WHAT YOU HAVE TO DO » Reproduce the rows from the line containing "Is it true that" through the end of the rows, replacing "pie" with "whole" and leaving everything else unchanged.

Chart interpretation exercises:
┄┄┄┄┄┄┄┄┄┄┄┄┄┄┄┄┄┄┄┄
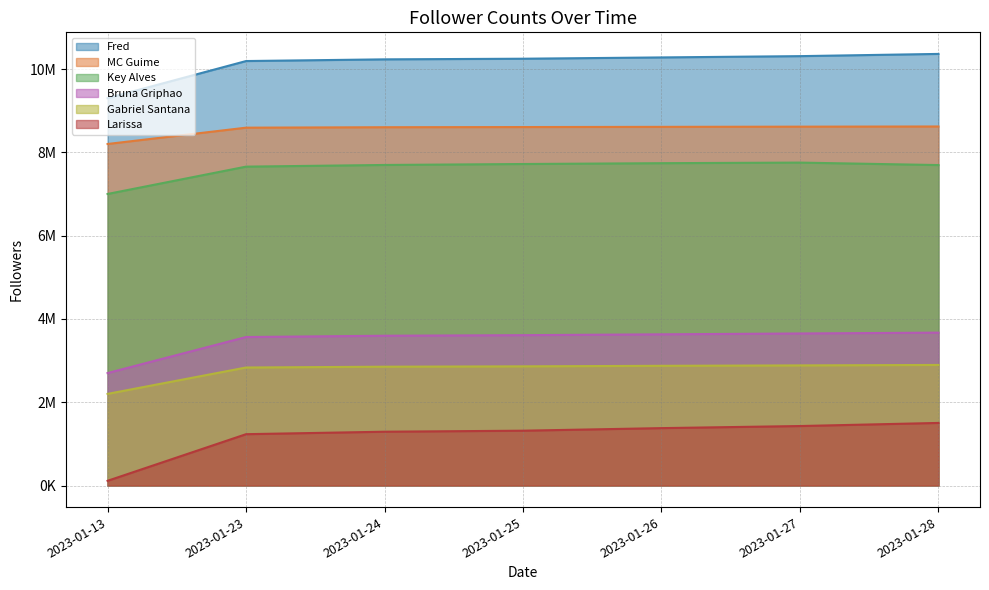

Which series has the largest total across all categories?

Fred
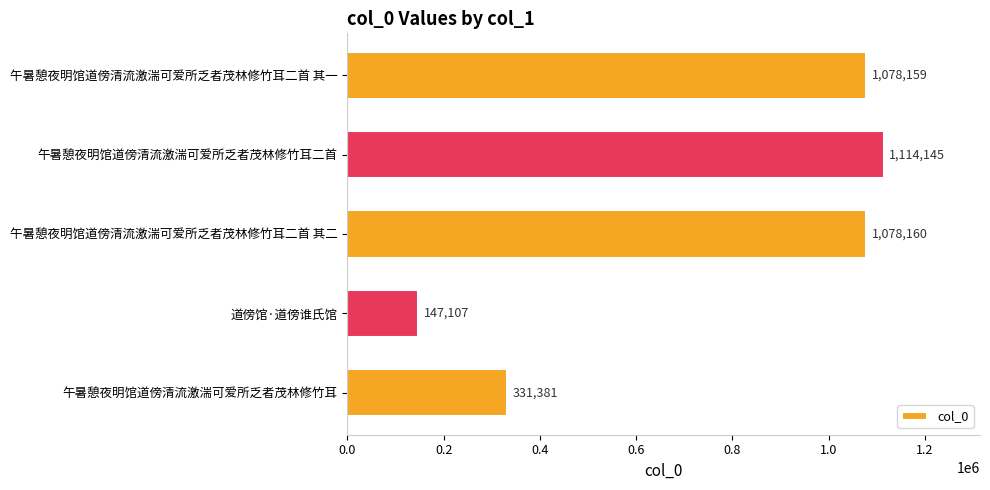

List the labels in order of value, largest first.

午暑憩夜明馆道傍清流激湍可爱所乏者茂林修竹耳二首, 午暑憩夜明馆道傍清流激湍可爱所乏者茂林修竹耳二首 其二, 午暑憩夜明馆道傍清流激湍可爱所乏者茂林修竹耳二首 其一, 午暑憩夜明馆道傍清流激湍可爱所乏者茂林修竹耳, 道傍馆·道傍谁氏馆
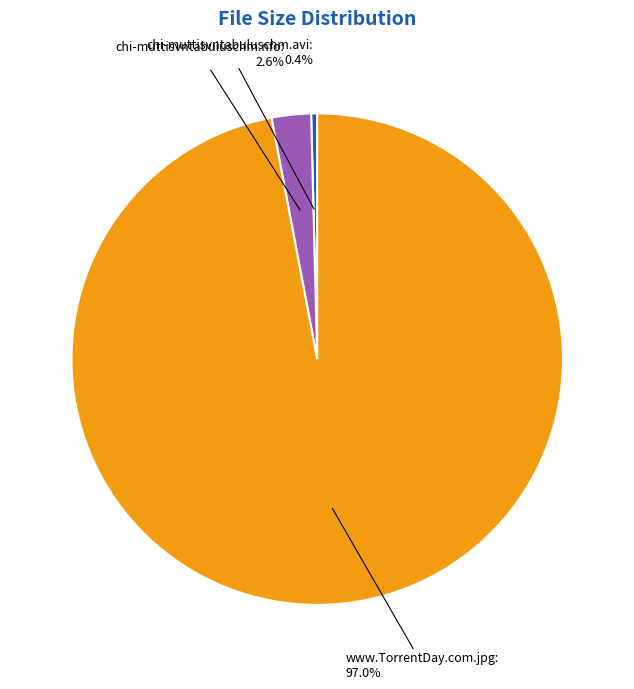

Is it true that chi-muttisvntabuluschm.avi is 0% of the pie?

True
┄┄┄┄┄┄┄┄┄┄┄┄┄┄┄┄┄┄┄┄
SOLUTION FOR THIS EXERCISE »
Is it true that chi-muttisvntabuluschm.avi is 0% of the whole?

True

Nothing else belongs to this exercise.